Asking the simplest of questions can debunk the oddest of requests. Asking Why? means those requesting the questionable must stand tall and proud and explain with certainty why they make their request. If they cannot answer, then it proves it was on a whim and probably worth ignoring. If they answer well, then chances are there is something beautiful-in-reason to be found in the answer.
As designers, we provide a service. Ok, nothing revolutionary in that statement. We’re service providers. Clients come to us with a problem, we perform the service of giving them a solution. Right? Right. Hmmm.
A problematic mind set …
is that we are nothing more than button pressers
A problematic mind set that has infectiously attacked many of our brothers and sisters of design is that we are nothing more than button pressers. An easily found conclusion. After all, when clients come to us for something, we must give it to them, that’s our role as, all together now, service providers. They want – we give.
The client, or some of the nastier ones, think along these lines, but aren’t stopped by the cure carrying designer. They demand we do it their way. And that’s fine. What isn’t fine is when the designer doesn’t question the decisions. Because when you, the designer, doesn’t question and just acts, then you simply become an interface that sits dumbly between the client and the software. You know the magic buttons to press, you have the software and the large monitor. Apparently this makes a designer.
You simply become an interface that sits
dumbly between the client and the software
The best part of doing so is that these types of designers later bitch and moan the loudest. The job looks awful! My client is an idiot! Why, oh why do I get the bad ones? Wah wah wah.
Don’t be one of these stooges. Just don’t, it’s stupid and a waste of your talent and time. The only difference between the self-loathing Mac operator and the happy and successful designer, who have both had their suggestions ignored, who both have clients who push them to develop shitty work—work the client loves and the designer loathes—is a simple question. Why?

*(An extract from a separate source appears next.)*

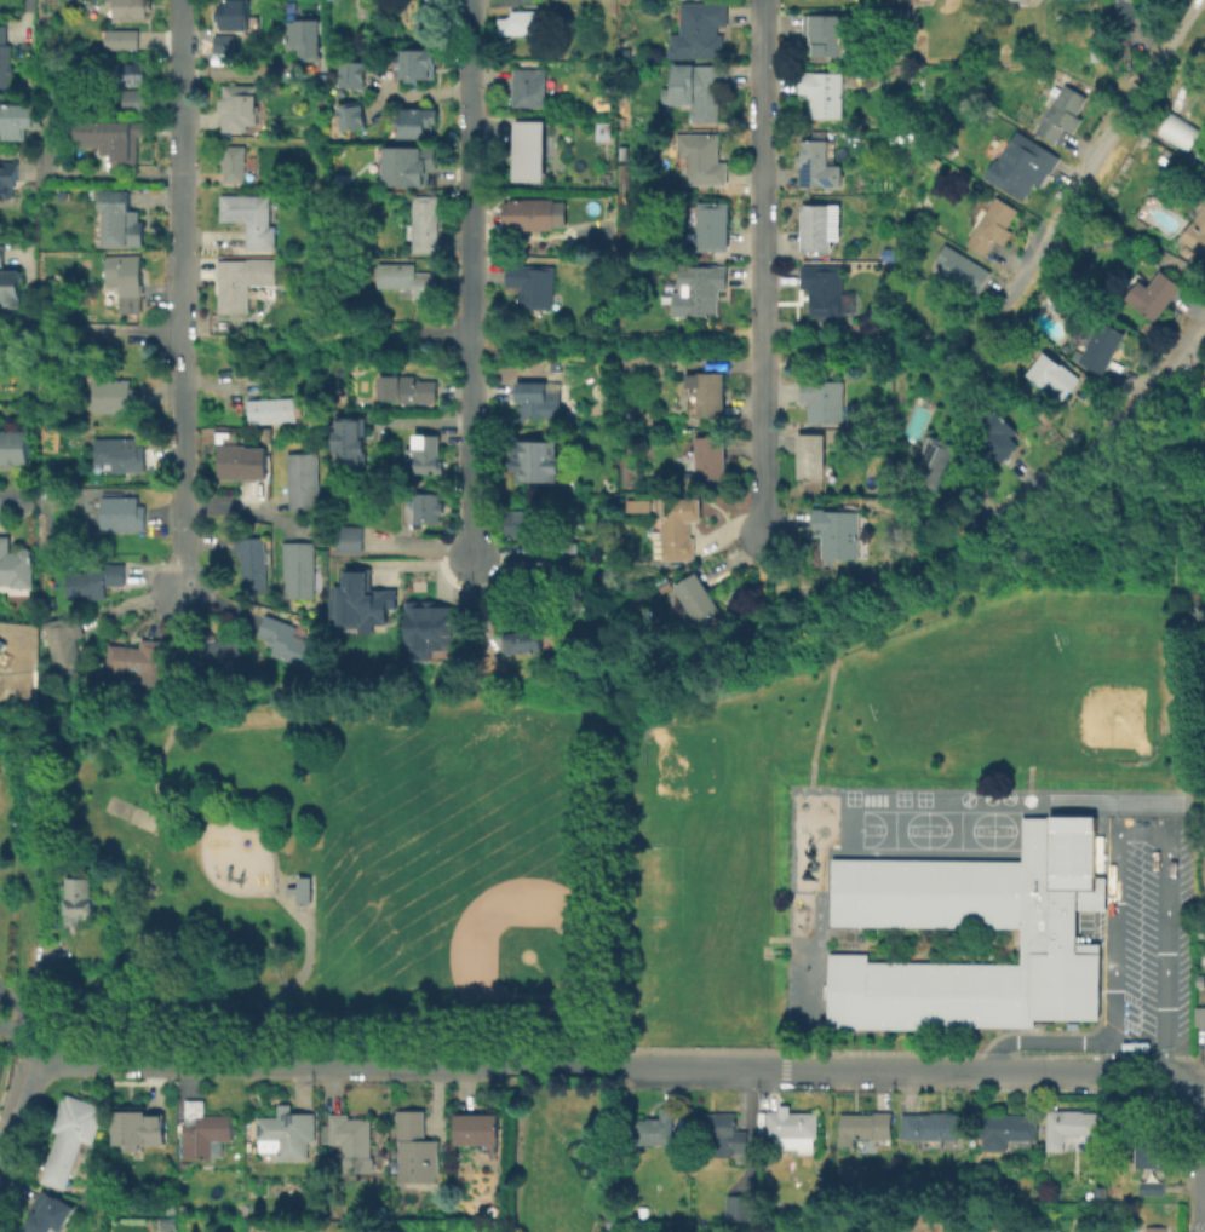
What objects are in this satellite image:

The good designer will always ask Why?
The good designer might end up with the same result as the bad designer, at the behest of the client, but they questioned it.
If the bad decisions were able to be justified by the client, if their reasoning and logic could stand up to your simple question, then maybe it isn’t completely a bad idea? After all, it’s their message you’re voicing.
Because chances are they’ll probably give you an answer you can live with – an answer in which their real needs are hidden. Let’s play this out——
Client: “Make this line of text fluro pink, I like pink. And the background yellow. Yeah! Yellloooww. I like pink and yellow.”
Designer: “Pink on yellow? Mmm.
From what depth of the ABYSS did the logic you insult the intelligent by pretending to posses come?! Answer me with nobility and reason, lest I cast you into the fiery pits of the damned for wishing such a horror on the eyes! Why’s that?”
Client: “It’s more important than that other text there”
Designer: “Ah, I see what you’re going for. But.. Pink on yellow will be a bit strong and hard to read because of the low contrast—in fact, it’ll probably be ignored because of it… Why don’t we go with a rule in the margin, between this column and the one next to it? Nothing big and bold, something subtle and gentle – it’ll grab attention without being too over the top, which means people will be invited to read the text. We can also make the heading a red, which is your corporate colour, so it links in with your other branding materials as well as the rest of the book and will grab attention to this text, which will clearly be important because of it.
Client: “You’re awesome, have more money”
The good designer asked why, discovered why the client was making their request and turned it around. Sometimes the client has no real reason and the suggestion disappears into the ether. Sometimes they’re just masks for an effect or emotion they are going for but can’t articulate.
Sometimes they’re just masks
for an effect or emotion they are going for
The bad designer would have said “ok”, gone out, gotten drunk and left a curse filled message on the client’s answering machine. Or hate themselves a little. We all roll differently.
If the client had not cared about the reasoning? Had they told you to do it their way? Well, two ideas come to mind – either ditch them amicably when the current job is finished, or be happy in knowing that you played the role of the designer and do what you can to make the client resepect your decision making, should you choose to work with them in the future. And remember that, just because you didn’t get the response you wanted doesn’t mean asking the questions is any less satisfying and a flexing of your creative skills.
So ask Why?. A simple question. A question that can be asked in a million different ways without once using the word.
Be a good designer and ask the client Why?
Be a great designer and ask the same of yourself
We get it beaten out of us through education. Don’t ask Why?! It’s annoying! I don’t have the answer! Don’t question the material! Do as your told! It happens to us and our clients as children. It happens and so we forget the power it holds, the insight it can provide. Be a good designer and ask the client Why?. Be a great designer and ask the same of yourself.